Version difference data
+ + + + +

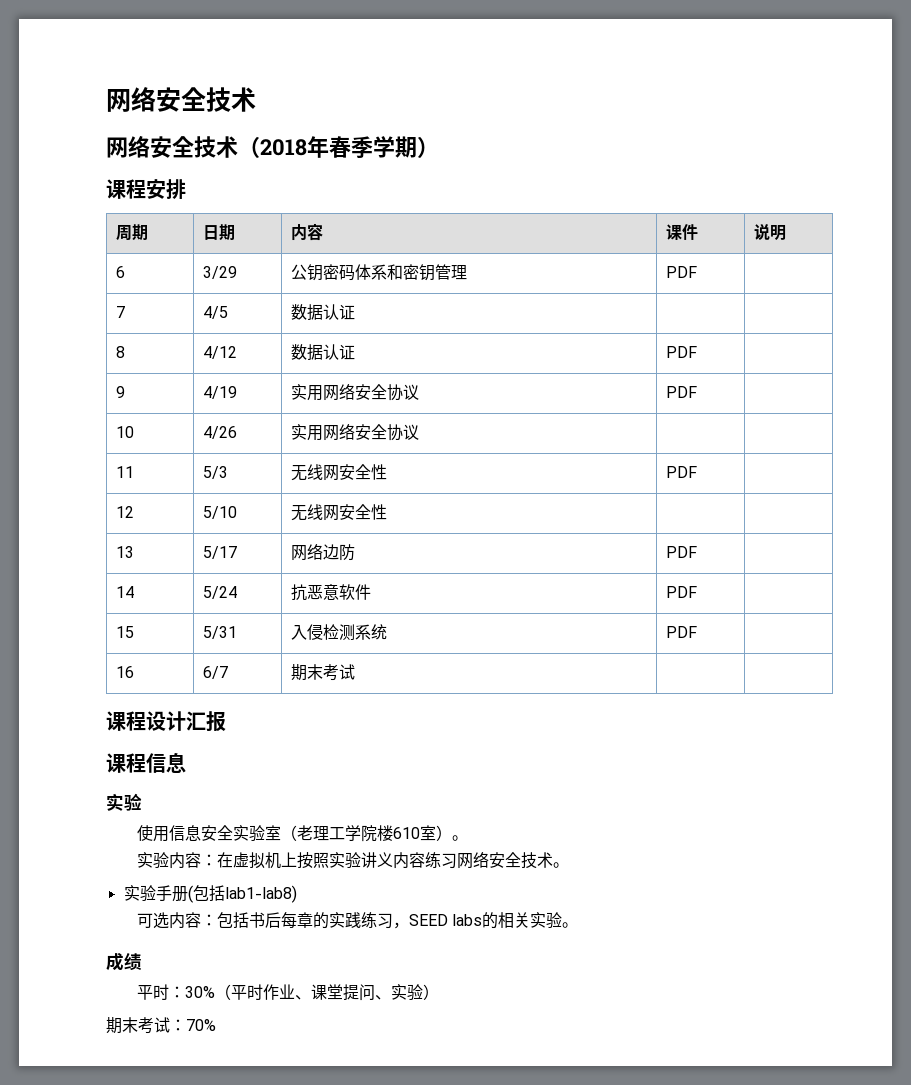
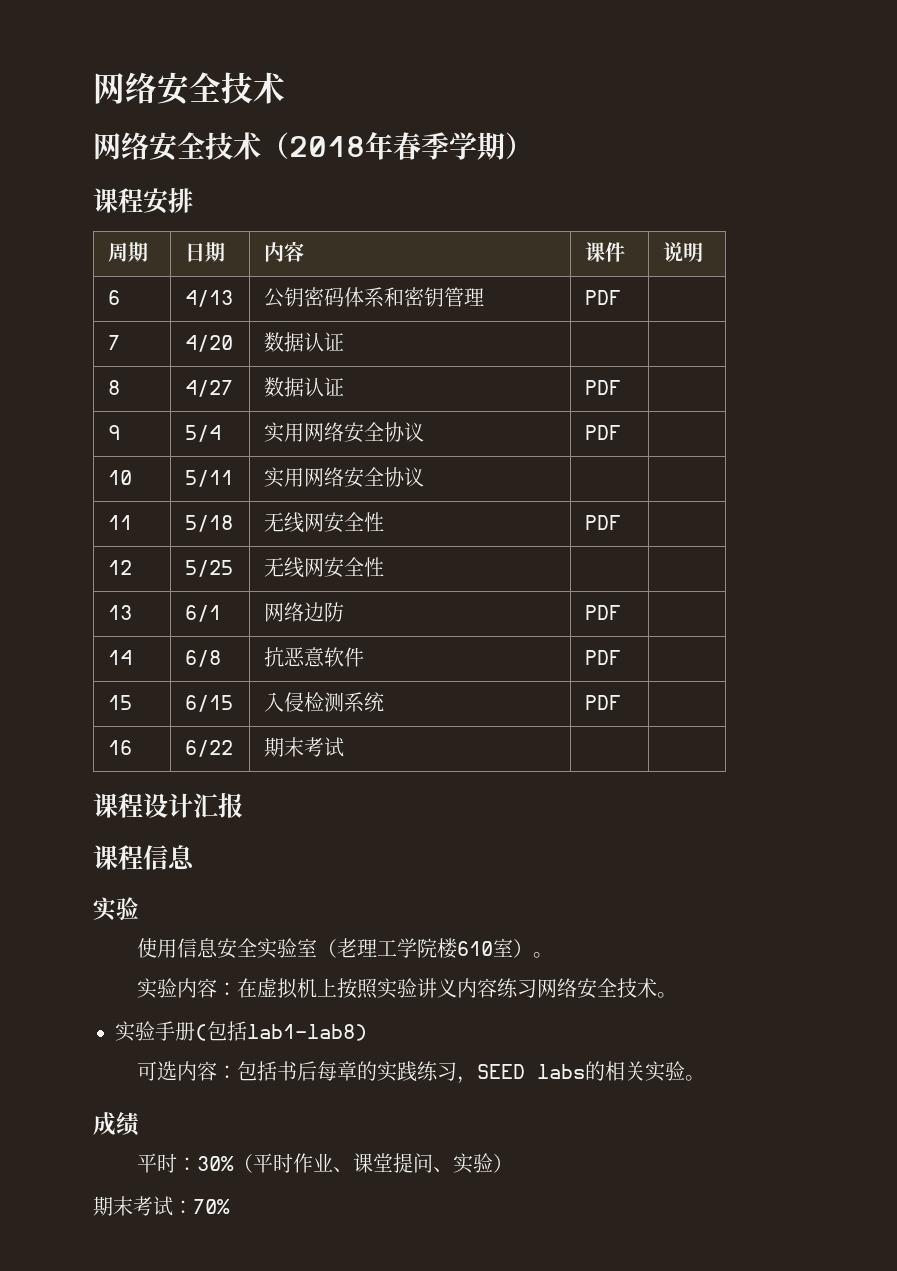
[203,266,238,279] 3/29 -> [184,290,233,307] 4/13
[203,306,229,319] 4/5 -> [184,335,233,352] 4/20
[203,346,238,359] 4/12 -> [184,380,233,397] 4/27
[203,386,238,399] 4/19 -> [184,425,221,442] 5/4
[203,426,238,439] 4/26 -> [184,470,233,487] 5/11
[203,466,229,479] 5/3 -> [184,515,233,532] 5/18
[203,506,238,519] 5/10 -> [184,560,233,577] 5/25
[203,546,238,559] 5/17 -> [184,605,221,622] 6/1
[203,586,238,599] 5/24 -> [184,650,221,667] 6/8
[203,626,238,639] 5/31 -> [184,695,233,712] 6/15
[203,666,229,679] 6/7 -> [184,740,233,757] 6/22

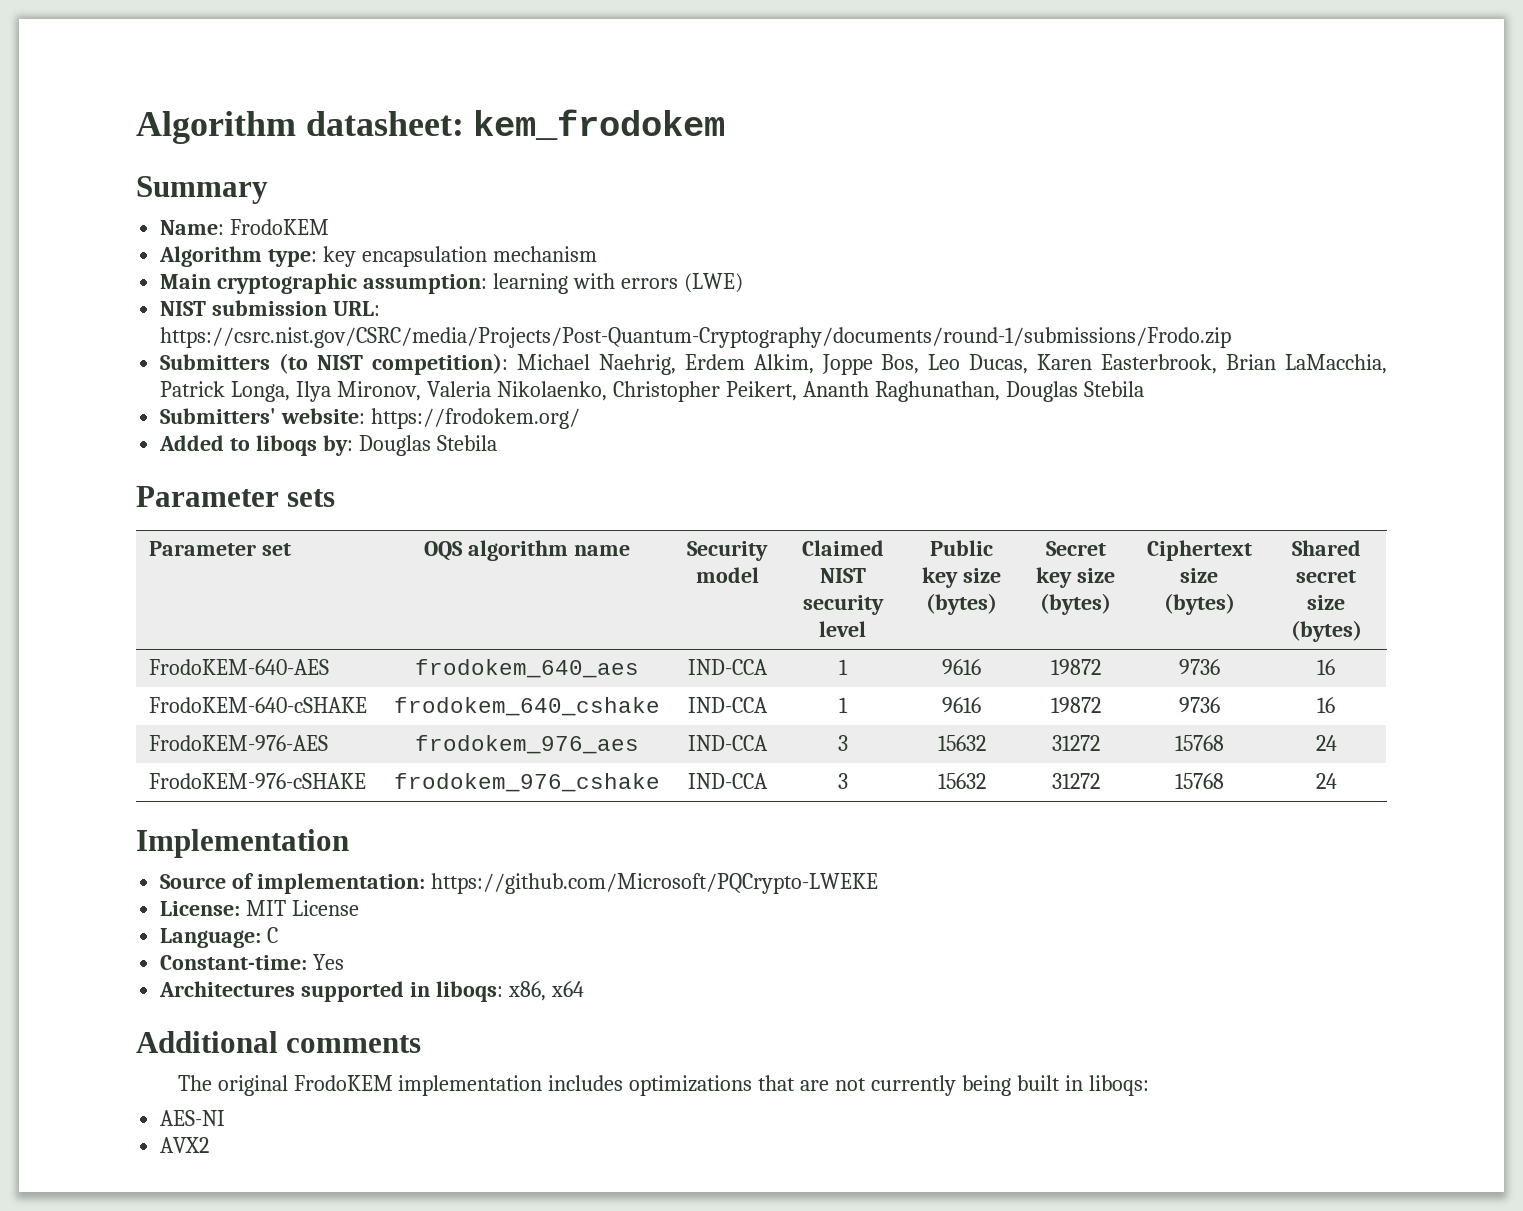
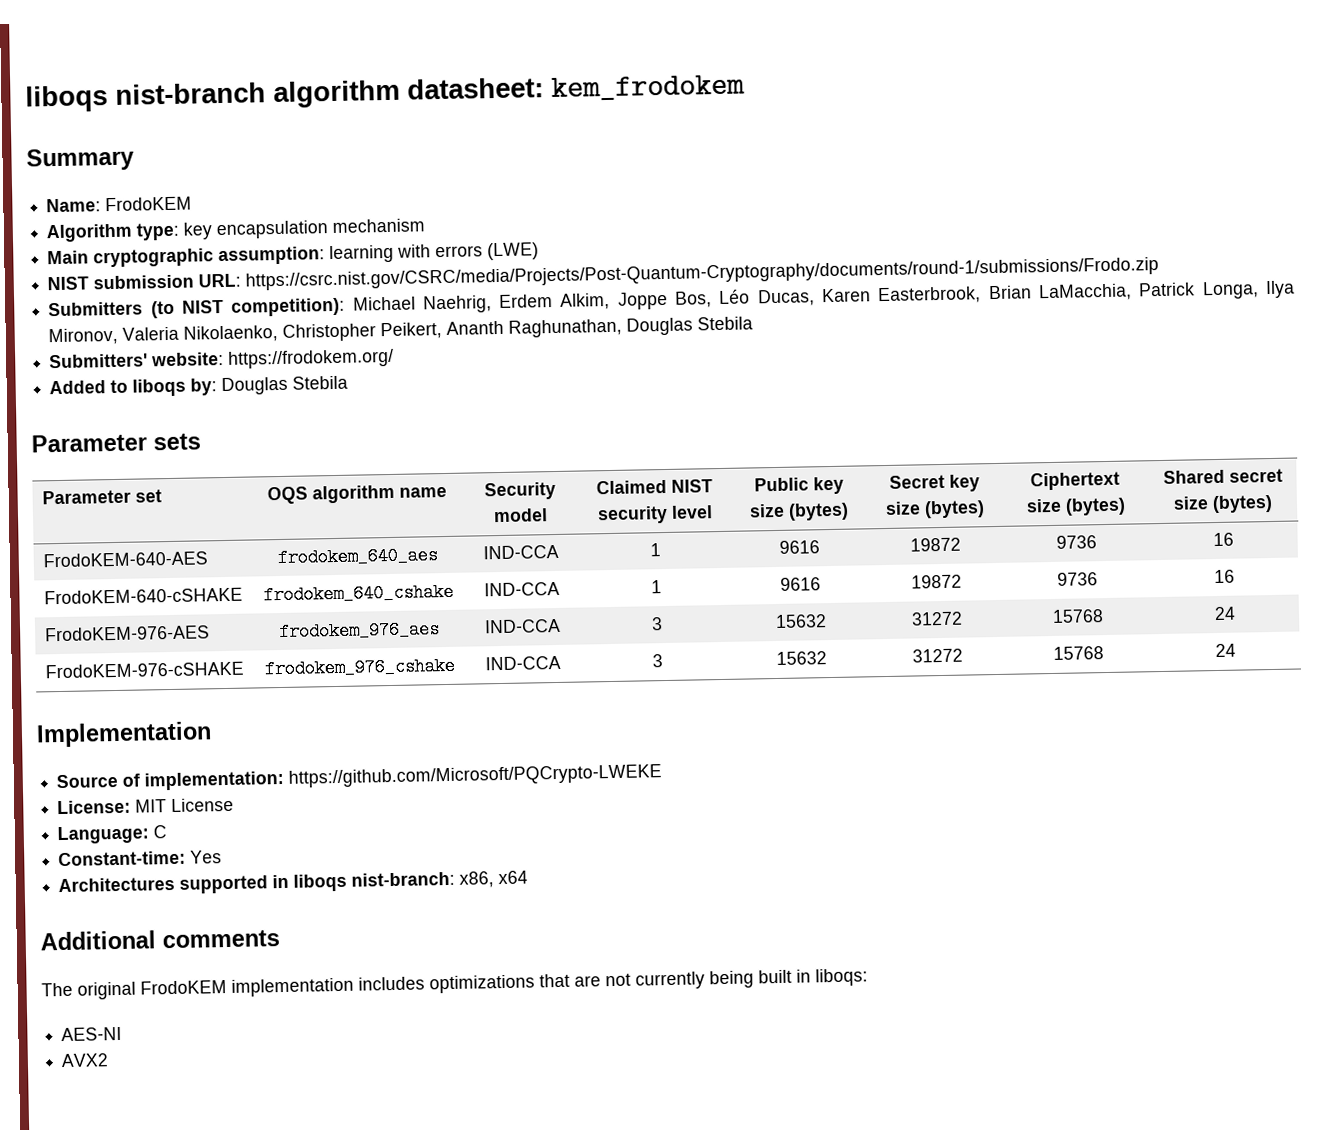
[136,111,296,144] Algorithm -> [25,79,400,113] liboqs nist-branch algorithm
[928,354,961,370] Leo -> [719,289,751,304] Léo
[436,981,504,1002] liboqs: -> [293,871,456,892] liboqs nist-branch:

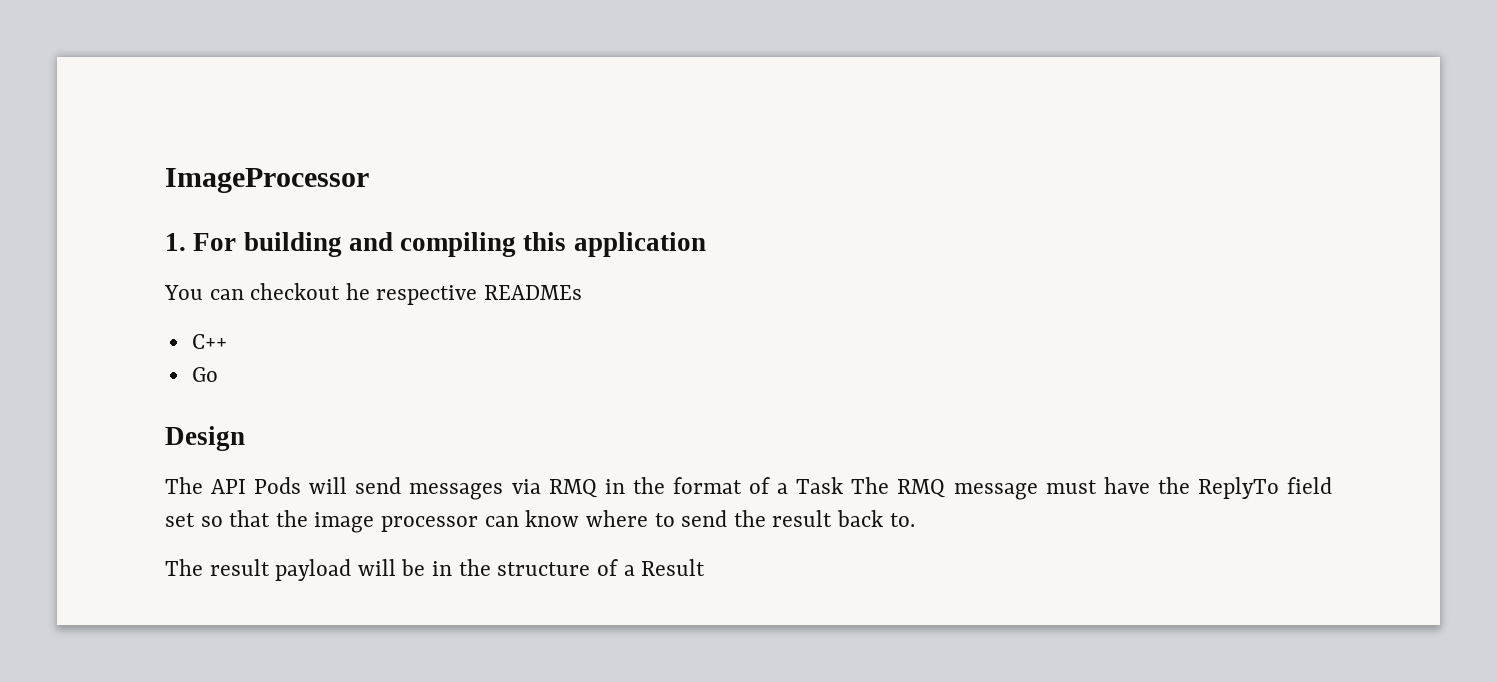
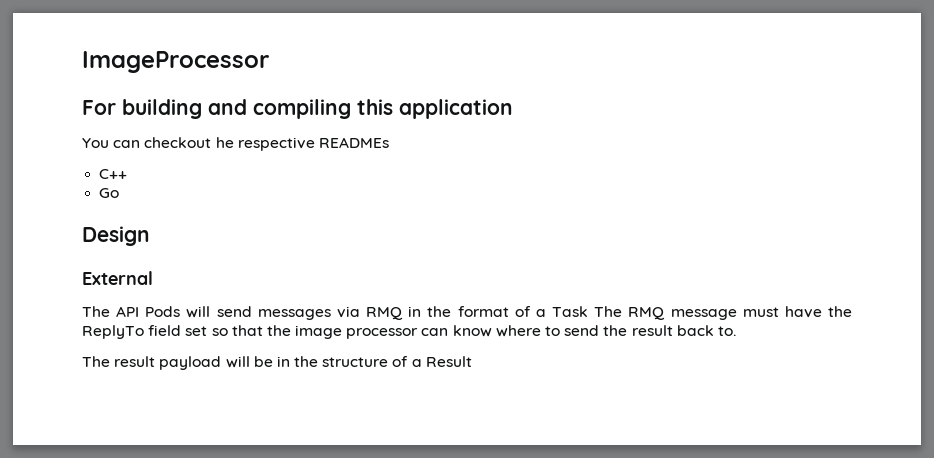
[165,233,186,251] 1. -> (269, 62) none
(245, 438) none -> [82,271,153,285] // External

+ + + + +

What needs to be done: Output the entries above exactly, without their pictures.

Task answer:
[203,266,238,279] 3/29 -> [184,290,233,307] 4/13
[203,306,229,319] 4/5 -> [184,335,233,352] 4/20
[203,346,238,359] 4/12 -> [184,380,233,397] 4/27
[203,386,238,399] 4/19 -> [184,425,221,442] 5/4
[203,426,238,439] 4/26 -> [184,470,233,487] 5/11
[203,466,229,479] 5/3 -> [184,515,233,532] 5/18
[203,506,238,519] 5/10 -> [184,560,233,577] 5/25
[203,546,238,559] 5/17 -> [184,605,221,622] 6/1
[203,586,238,599] 5/24 -> [184,650,221,667] 6/8
[203,626,238,639] 5/31 -> [184,695,233,712] 6/15
[203,666,229,679] 6/7 -> [184,740,233,757] 6/22

[136,111,296,144] Algorithm -> [25,79,400,113] liboqs nist-branch algorithm
[928,354,961,370] Leo -> [719,289,751,304] Léo
[436,981,504,1002] liboqs: -> [293,871,456,892] liboqs nist-branch:

[165,233,186,251] 1. -> (269, 62) none
(245, 438) none -> [82,271,153,285] // External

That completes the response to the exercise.